The Art of Transition

By L. Dennis Burns, CAPP

One thing we can probably all agree on is that change is a constant. While there is nothing new in this observation, I am currently experiencing a new perspective on it. After nearly four decades in the parking profession, I find myself planning for retirement. This new wrinkle (no pun intended) has me thinking differently about a lot of things, but mostly I am focused on transitions.

Webster defines “transition” as:

1a: Passage from one state, stage, subject, or place to another : change.

b: A movement, development, or evolution from one form, stage, or style to another.

2a: A musical passage leading from one section of a piece to another.

I am fortunate to work for a great company that appreciates and values my contributions. When I approached them with my ideas on a three-year retirement transition plan, they embraced the idea. The plan involves staff recruitment and training, client transitions, and collecting, organizing, and sharing a career’s worth of data and best practices, etc. Just thinking through a transition plan (whether in a personal or professional setting) creates some interesting shifts in perspective.

Rather than planning for the next big thing and developing strategies on how to stay relevant in a dynamic and fast-changing industry (which will always be important), you now imagine developing and implementing these new approaches without you in the picture. While this can be a little unnerving, it can also be quite liberating. Letting go is difficult for some but I have found myself excited by the energy, skills, creativity, and passion of our young professionals.
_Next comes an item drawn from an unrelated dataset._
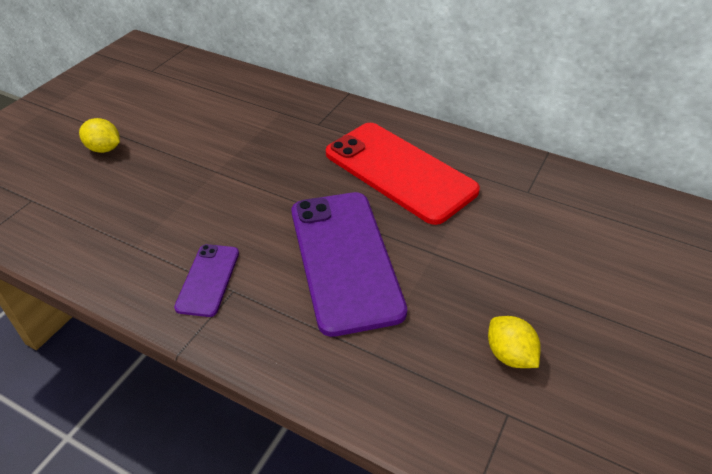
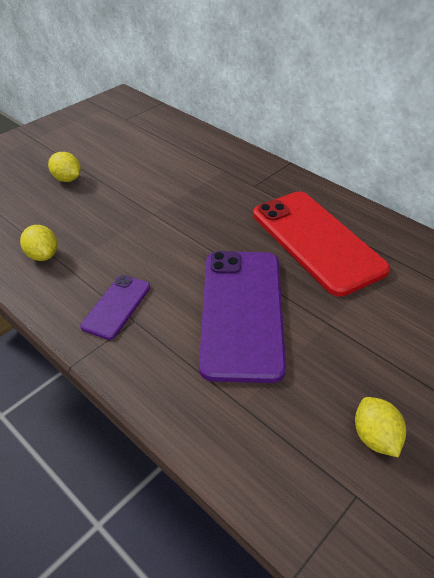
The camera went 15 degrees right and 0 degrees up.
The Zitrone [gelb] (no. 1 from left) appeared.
I rather like the allusion to the musical passage in the Webster definition above. As an analogy, I can almost hear the change in key and cadence and feel a shift in tone and focus in my life these days. I feel honored to have had the opportunities that this industry and my many friends and colleagues have provided over the years.

Even though I am entering a new career phase, this is not a time to only look back. The challenges and opportunities for advancing our profession are more exciting now than ever—so it’s on to the next challenge! (If I could only find my darned glasses!)

L. Dennis Burns, CAPP, is regional vice president, senior practice builder, with Kimley-Horn.

1 thought on “The Art of Transition

  1. Dennis
    I am one of many who have been lucky enough to know you. You are by far, to me, the best adviser in the parking industry. Your desire to share your years of experience is aligned to your personal mission to further the knowledge to us mere mortals in the parking world. You may look like you are retired and having fun, but you will always have parking on the back of your mind. Oh yes, and taking wonderful pictures of you travels to share with us all.